Walter Leslie (1607–1667)
Walter Leslie (* 1607 in Fetternear House, Aberdeenshire, Schottland; † 4. März 1667 in Wien) war ein kaiserlicher Feldmarschall, der 1637 zum Reichsgrafen ernannt wurde.
Herkunft und Familie
Walter Leslie entstammte dem schottischen Clan Leslie. Er war ein Sohn des John Leslie († 1622), 10. Baron of Balquhain, aus dessen dritter Ehe mit Joan Erskine, Tochter des Sir Alexander Erskine (1521–1588), Baron of Gogar. 1647 vermählte sich Walter mit Anna Franziska von Dietrichstein, einer Tochter des Fürsten Maximilian von Dietrichstein. Da die Ehe kinderlos blieb, wurde der Grafentitel 1662 auf Walters Bruder Alexander Leslie († 1677), 14. Baron of Balquhain, und dessen Nachkommen übertragen.[1] 1667 erhob Leslie seine Herrschaften Neustadt in Böhmen und Pettau in der Steiermark zum Familienfideikommiss und setzte die männlichen Nachkommen seines Bruders Alexander, ansonsten das Haus Dietrichstein als Besitznachfolger ein. Nach dem Tod des letzten Grafen Leslie im Jahr 1802 erbte Fürst Karl Johann von Dietrichstein die gräflich Leslie'schen Fideikommissgüter.

**Angezeigte Zeilen**
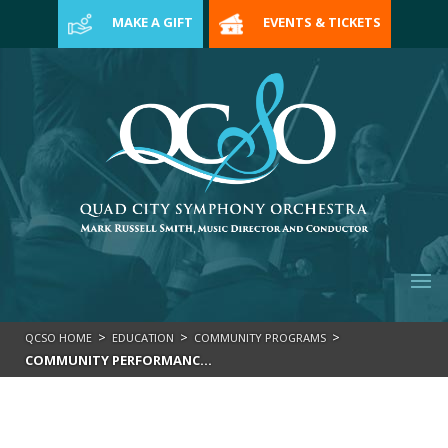
>
MAKE A GIFT
EVENTS & TICKETS
>
>
>
QCSO HOME
EDUCATION
COMMUNITY PROGRAMS
COMMUNITY PERFORMANCES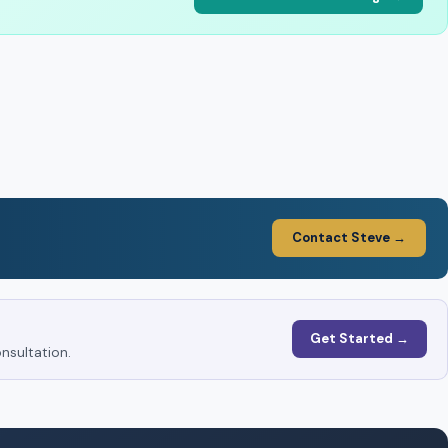
Contact Steve →
Get Started →
nsultation.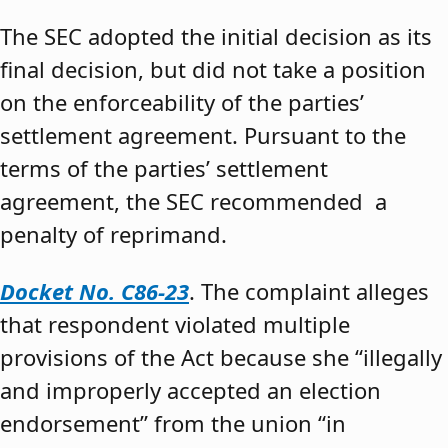
The SEC adopted the initial decision as its
final decision, but did not take a position
on the enforceability of the parties’
settlement agreement. Pursuant to the
terms of the parties’ settlement
agreement, the SEC recommended a
penalty of reprimand.
Docket No. C86-23
. The complaint alleges
that respondent violated multiple
provisions of the Act because she “illegally
and improperly accepted an election
endorsement” from the union “in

**Ihre Aufgabe**
Geben Sie den Auszug über Walter Leslie erneut wieder, beginnend bei den Worten "Walter Leslie (*" und endend nach "Reichsgrafen ernannt wurde.". Tauschen Sie dabei "Feldmarschall" gegen "Generalleutnant" aus.

**Lösung der Aufgabe**
Walter Leslie (* 1607 in Fetternear House, Aberdeenshire, Schottland; † 4. März 1667 in Wien) war ein kaiserlicher Generalleutnant, der 1637 zum Reichsgrafen ernannt wurde.